What is expected:
The required answer is an exact copy of every line from the beginning of the entries through the line with "0: (354, 330, 6.65)", with all pictures omitted.

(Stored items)

*** Block opens ***

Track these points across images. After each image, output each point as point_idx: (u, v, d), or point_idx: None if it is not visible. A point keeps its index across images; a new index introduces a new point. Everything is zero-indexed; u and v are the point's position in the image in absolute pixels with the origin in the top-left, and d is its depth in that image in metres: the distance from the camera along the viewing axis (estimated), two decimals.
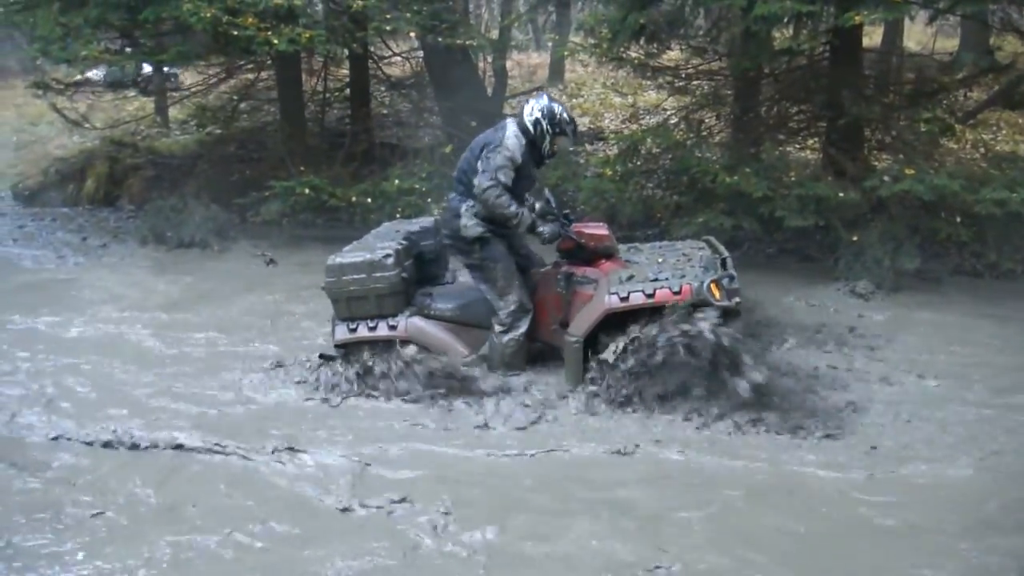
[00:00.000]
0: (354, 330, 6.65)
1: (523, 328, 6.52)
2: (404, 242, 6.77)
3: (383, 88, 13.96)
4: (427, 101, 13.69)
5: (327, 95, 13.82)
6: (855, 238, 9.05)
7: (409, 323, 6.63)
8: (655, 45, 10.54)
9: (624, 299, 6.05)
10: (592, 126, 15.00)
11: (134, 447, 5.64)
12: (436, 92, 13.34)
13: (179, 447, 5.60)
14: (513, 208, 6.29)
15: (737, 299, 6.08)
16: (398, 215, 10.59)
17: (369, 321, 6.63)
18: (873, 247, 8.94)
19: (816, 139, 11.18)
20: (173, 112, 16.24)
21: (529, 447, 5.61)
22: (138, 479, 5.21)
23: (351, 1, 10.67)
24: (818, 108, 10.68)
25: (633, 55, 10.53)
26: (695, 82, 11.55)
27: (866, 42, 11.94)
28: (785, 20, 9.48)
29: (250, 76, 13.79)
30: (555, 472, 5.31)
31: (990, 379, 6.60)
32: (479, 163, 6.37)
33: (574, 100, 17.20)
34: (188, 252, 11.21)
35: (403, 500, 4.91)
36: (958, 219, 9.03)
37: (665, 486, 5.10)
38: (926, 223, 9.26)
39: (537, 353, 6.73)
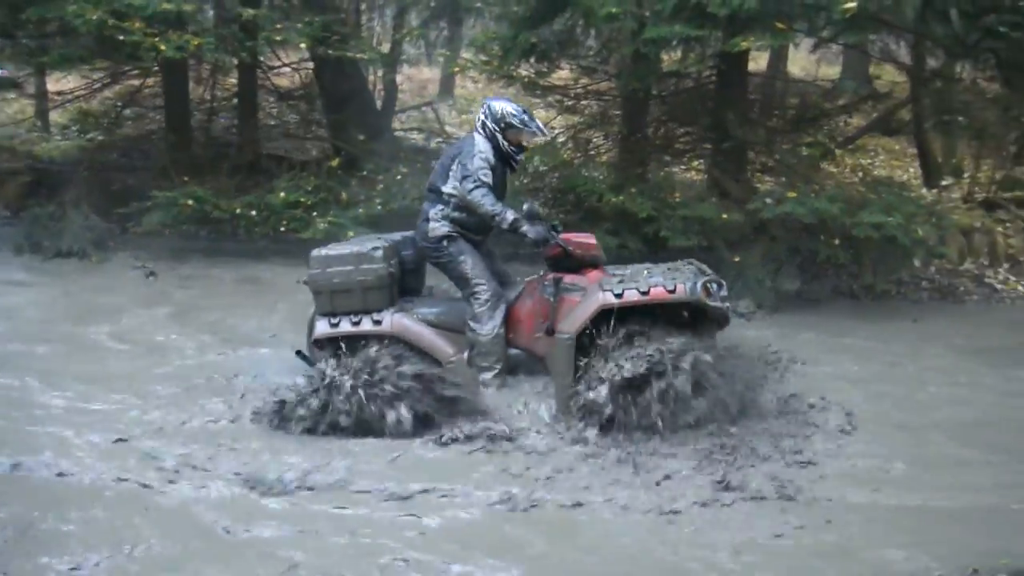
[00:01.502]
0: (336, 325, 6.37)
1: (499, 319, 6.43)
2: (389, 243, 6.64)
3: (272, 99, 13.76)
4: (316, 113, 13.52)
5: (214, 104, 13.56)
6: (737, 259, 9.22)
7: (394, 319, 6.40)
8: (545, 64, 10.60)
9: (619, 296, 6.03)
10: None
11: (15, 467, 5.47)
12: (325, 104, 13.20)
13: (60, 475, 5.41)
14: (498, 206, 6.28)
15: (727, 304, 6.25)
16: (283, 228, 10.47)
17: (352, 316, 6.37)
18: (755, 268, 9.12)
19: (701, 161, 11.39)
20: (54, 116, 15.75)
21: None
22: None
23: (241, 10, 10.51)
24: (704, 130, 10.90)
25: (523, 73, 10.58)
26: (584, 102, 11.66)
27: (752, 67, 12.21)
28: (674, 43, 9.65)
29: (135, 82, 13.45)
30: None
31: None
32: (453, 172, 6.42)
33: (464, 116, 17.19)
34: (66, 262, 10.76)
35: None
36: (837, 241, 9.22)
37: None
38: (806, 245, 9.47)
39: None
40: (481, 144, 6.42)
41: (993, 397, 7.02)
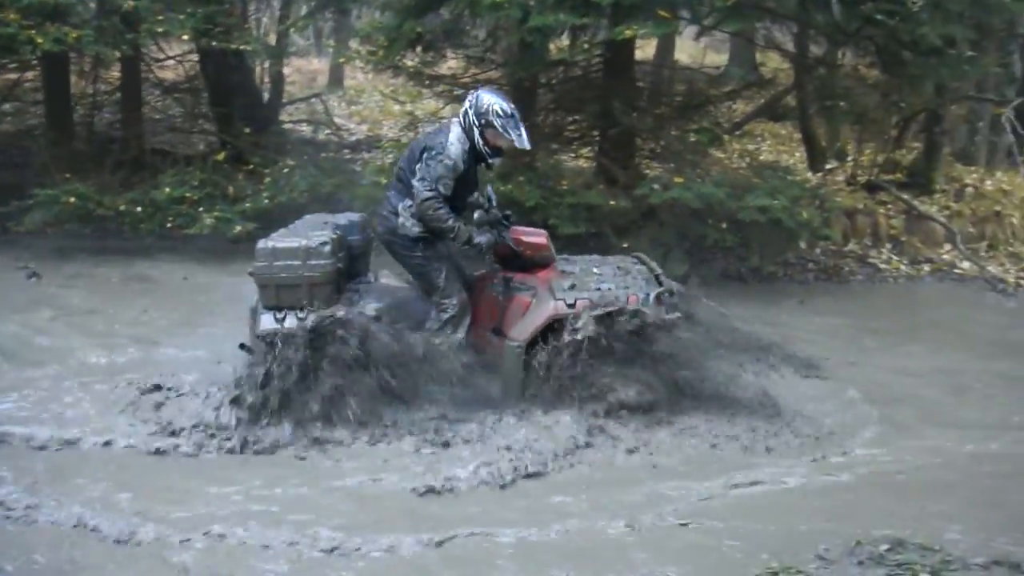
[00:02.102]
0: (281, 320, 6.06)
1: (463, 331, 6.23)
2: (337, 232, 6.36)
3: (157, 92, 13.45)
4: (202, 106, 13.26)
5: (97, 98, 13.19)
6: (626, 245, 9.23)
7: (352, 314, 6.08)
8: (432, 54, 10.56)
9: (571, 305, 5.97)
10: (371, 133, 14.94)
11: None
12: (211, 97, 12.95)
13: None
14: (451, 222, 6.05)
15: (678, 314, 6.09)
16: (169, 225, 10.26)
17: (299, 311, 6.04)
18: (643, 253, 9.16)
19: (590, 148, 11.43)
20: None
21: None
22: None
23: (122, 1, 10.24)
24: (592, 118, 10.93)
25: (409, 63, 10.51)
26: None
27: (641, 55, 12.32)
28: (560, 32, 9.68)
29: (13, 76, 13.05)
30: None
31: None
32: (419, 167, 6.06)
33: (353, 107, 17.11)
34: None
35: None
36: (724, 225, 9.38)
37: None
38: (695, 229, 9.57)
39: None
40: (454, 146, 6.03)
41: (882, 375, 7.26)
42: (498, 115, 6.04)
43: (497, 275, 6.40)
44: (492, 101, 6.08)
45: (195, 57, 12.96)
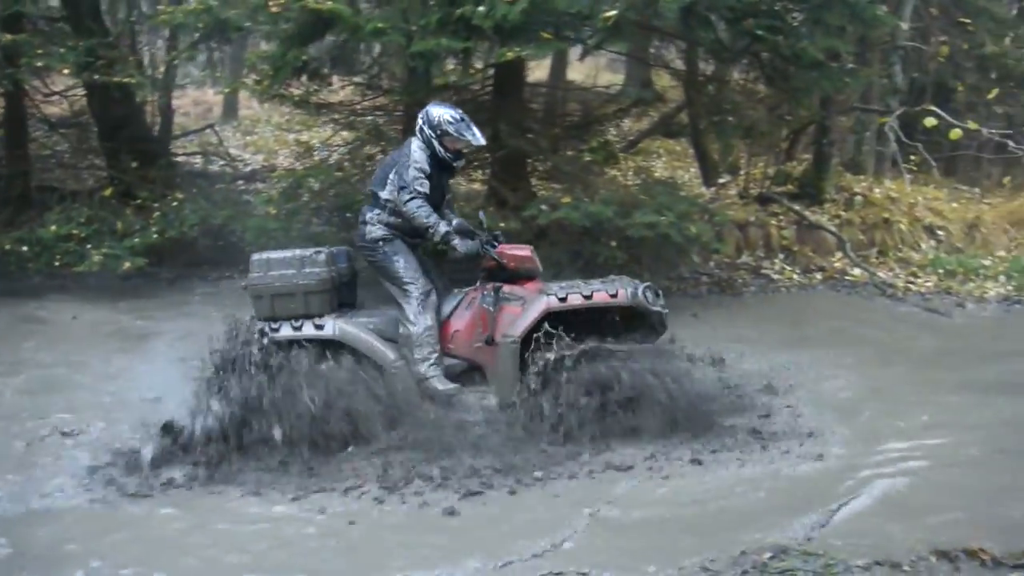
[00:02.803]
0: (276, 330, 6.27)
1: (431, 314, 6.49)
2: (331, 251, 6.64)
3: (44, 128, 13.17)
4: (91, 141, 13.01)
5: None
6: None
7: (337, 324, 6.41)
8: (318, 81, 10.49)
9: (562, 300, 6.25)
10: (266, 163, 14.77)
11: None
12: (99, 132, 12.70)
13: None
14: (432, 218, 6.40)
15: (666, 310, 6.46)
16: (57, 263, 10.06)
17: (294, 321, 6.30)
18: None
19: (483, 171, 11.44)
20: None
21: None
22: None
23: (1, 35, 10.00)
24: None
25: (296, 92, 10.42)
26: (366, 118, 11.57)
27: (537, 76, 12.40)
28: (444, 56, 9.67)
29: None
30: None
31: None
32: (391, 179, 6.50)
33: (248, 137, 16.94)
34: None
35: None
36: (614, 243, 9.41)
37: None
38: (587, 248, 9.60)
39: None
40: (417, 153, 6.49)
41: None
42: (449, 122, 6.52)
43: (487, 287, 6.57)
44: (441, 112, 6.59)
45: (81, 92, 12.72)
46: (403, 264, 6.55)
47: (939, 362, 8.36)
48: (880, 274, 11.29)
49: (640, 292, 6.28)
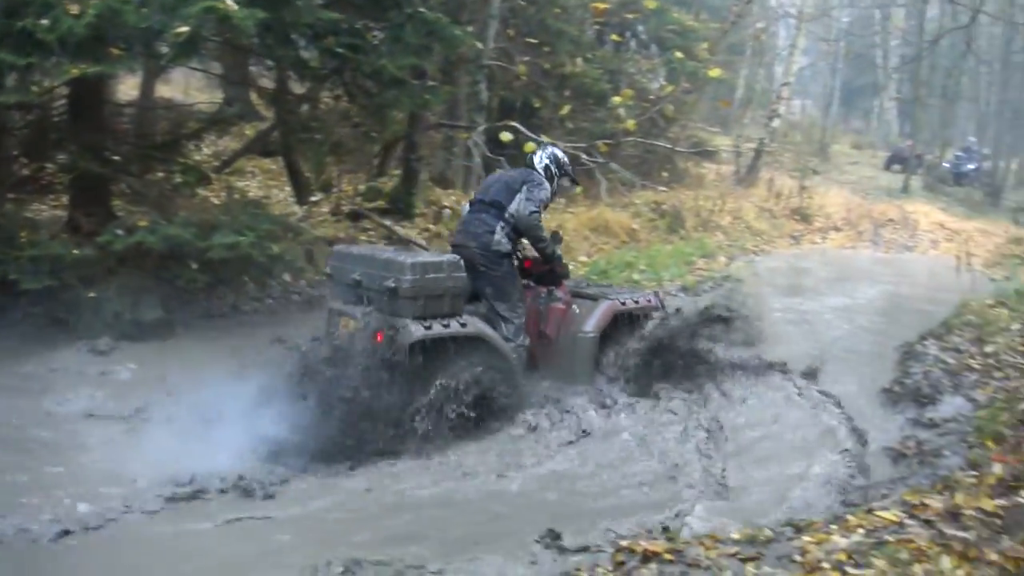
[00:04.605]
0: (428, 328, 6.70)
1: (526, 337, 7.59)
2: None
3: None
4: None
5: None
6: (92, 294, 8.92)
7: (472, 321, 7.04)
8: None
9: (623, 304, 8.00)
10: None
11: None
12: None
13: None
14: (546, 237, 7.70)
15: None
16: None
17: (442, 320, 6.81)
18: (112, 301, 8.88)
19: (63, 196, 10.93)
20: None
21: None
22: None
23: None
24: (62, 163, 10.45)
25: None
26: None
27: (128, 94, 12.01)
28: (5, 73, 9.17)
29: None
30: None
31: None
32: (523, 194, 7.47)
33: None
34: None
35: None
36: (195, 266, 9.26)
37: None
38: (169, 272, 9.40)
39: None
40: (547, 182, 7.68)
41: None
42: (568, 165, 8.10)
43: (539, 290, 7.97)
44: (562, 156, 8.05)
45: None
46: (519, 286, 7.64)
47: None
48: None
49: (661, 298, 8.55)
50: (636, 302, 8.11)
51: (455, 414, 6.75)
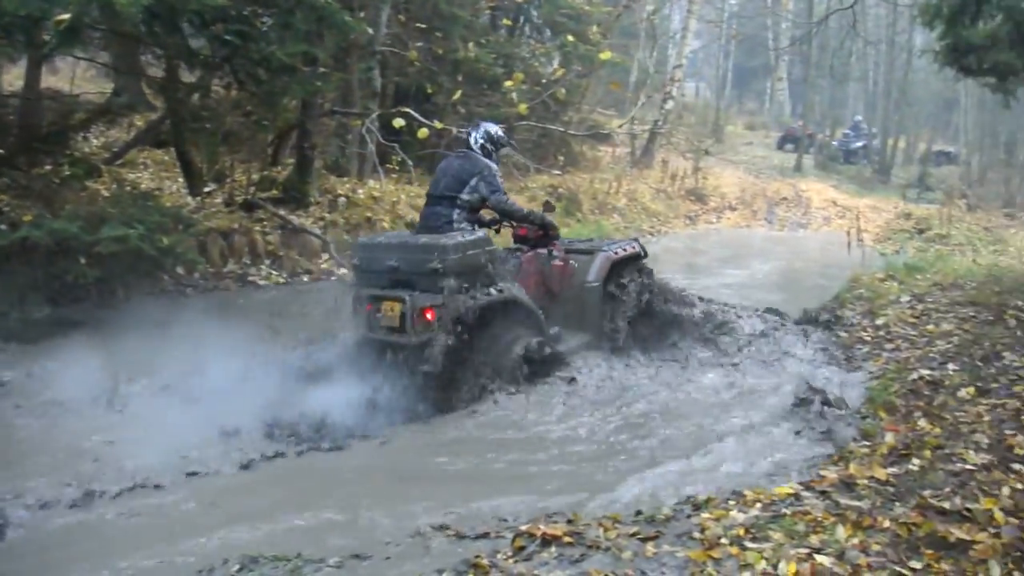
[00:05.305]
0: (474, 299, 7.24)
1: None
2: None
3: None
4: None
5: None
6: None
7: (507, 288, 7.60)
8: None
9: (616, 253, 8.71)
10: None
11: None
12: None
13: None
14: (524, 209, 8.27)
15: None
16: None
17: (485, 288, 7.38)
18: None
19: None
20: None
21: None
22: None
23: None
24: None
25: None
26: None
27: (14, 85, 11.71)
28: None
29: None
30: None
31: None
32: (483, 188, 7.73)
33: None
34: None
35: None
36: (84, 260, 9.08)
37: None
38: (57, 268, 9.19)
39: None
40: (492, 163, 7.94)
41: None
42: (503, 137, 8.20)
43: (539, 252, 8.41)
44: (495, 128, 8.17)
45: None
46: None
47: None
48: None
49: (640, 244, 9.22)
50: (624, 250, 8.81)
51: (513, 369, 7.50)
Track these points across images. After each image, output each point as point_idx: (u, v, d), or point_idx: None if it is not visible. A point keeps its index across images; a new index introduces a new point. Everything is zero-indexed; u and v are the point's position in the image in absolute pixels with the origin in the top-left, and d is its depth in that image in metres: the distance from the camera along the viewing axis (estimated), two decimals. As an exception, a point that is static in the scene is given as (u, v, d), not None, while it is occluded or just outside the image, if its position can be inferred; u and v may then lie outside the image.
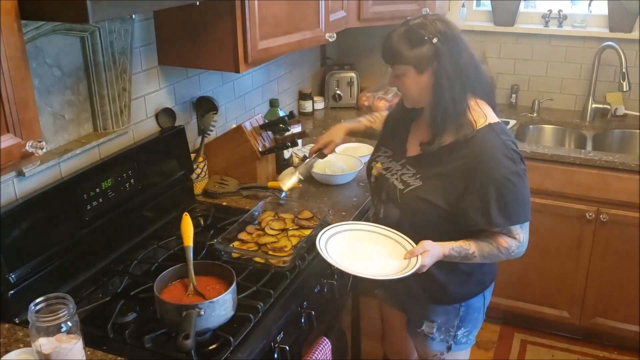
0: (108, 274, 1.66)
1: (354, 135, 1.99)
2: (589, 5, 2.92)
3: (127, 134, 1.87)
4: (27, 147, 1.13)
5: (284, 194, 2.05)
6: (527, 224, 1.54)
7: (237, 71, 1.83)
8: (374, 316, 2.10)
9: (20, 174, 1.54)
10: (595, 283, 2.65)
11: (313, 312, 1.62)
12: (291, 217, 1.84)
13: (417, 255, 1.46)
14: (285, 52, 2.01)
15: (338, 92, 3.11)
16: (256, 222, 1.84)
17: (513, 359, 2.72)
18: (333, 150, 1.93)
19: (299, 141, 2.41)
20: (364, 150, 2.40)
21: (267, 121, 2.23)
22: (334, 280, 1.77)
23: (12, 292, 1.44)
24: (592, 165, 2.49)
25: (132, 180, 1.77)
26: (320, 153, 1.93)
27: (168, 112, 2.02)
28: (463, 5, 3.10)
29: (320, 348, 1.64)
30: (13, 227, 1.43)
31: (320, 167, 2.25)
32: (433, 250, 1.47)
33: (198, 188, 2.11)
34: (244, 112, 2.50)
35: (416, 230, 1.53)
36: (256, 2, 1.77)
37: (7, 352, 1.30)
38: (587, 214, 2.54)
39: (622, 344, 2.72)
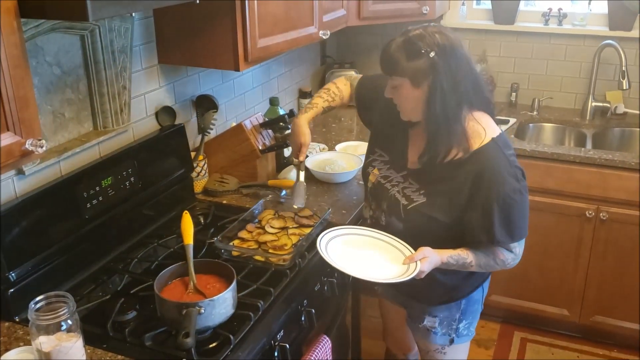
0: (108, 272, 1.66)
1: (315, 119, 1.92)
2: (589, 3, 2.92)
3: (127, 132, 1.87)
4: (27, 146, 1.13)
5: (284, 193, 2.06)
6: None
7: (237, 69, 1.83)
8: (374, 314, 2.10)
9: (20, 172, 1.54)
10: (595, 281, 2.65)
11: (313, 311, 1.62)
12: (291, 216, 1.84)
13: (416, 261, 1.48)
14: (283, 50, 2.01)
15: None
16: (256, 220, 1.84)
17: (513, 357, 2.72)
18: (305, 152, 1.86)
19: (299, 139, 2.40)
20: (364, 148, 2.38)
21: (267, 119, 2.23)
22: (334, 279, 1.77)
23: (12, 290, 1.44)
24: (592, 163, 2.49)
25: (132, 179, 1.77)
26: (300, 162, 1.89)
27: (168, 111, 2.02)
28: (463, 4, 3.10)
29: (320, 346, 1.64)
30: (13, 226, 1.43)
31: (321, 165, 2.25)
32: (432, 257, 1.49)
33: (198, 186, 2.11)
34: (244, 110, 2.50)
35: (419, 243, 1.54)
36: (255, 1, 1.77)
37: (7, 350, 1.30)
38: (587, 212, 2.54)
39: (622, 342, 2.72)
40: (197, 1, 1.42)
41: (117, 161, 1.74)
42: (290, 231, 1.76)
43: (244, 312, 1.43)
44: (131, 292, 1.55)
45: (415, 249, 1.53)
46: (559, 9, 2.93)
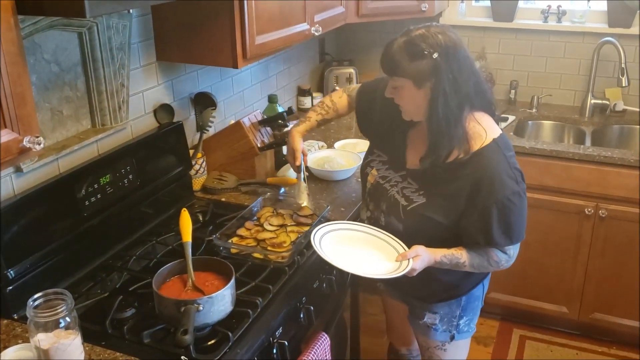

*** Block closes ***

Task answer:
Track these points across images. After each image, output each point as point_idx: (u, v, d), or point_idx: None if it is not visible. A point keeps its index across images; a new index introduces a new point. Everything is zero-indexed; u and v are the point's position in the image in absolute pixels with the origin in the top-left, and d is its depth in that image in metres: the distance from the camera along the viewing axis (estimated), two decimals.
[00:00.000]
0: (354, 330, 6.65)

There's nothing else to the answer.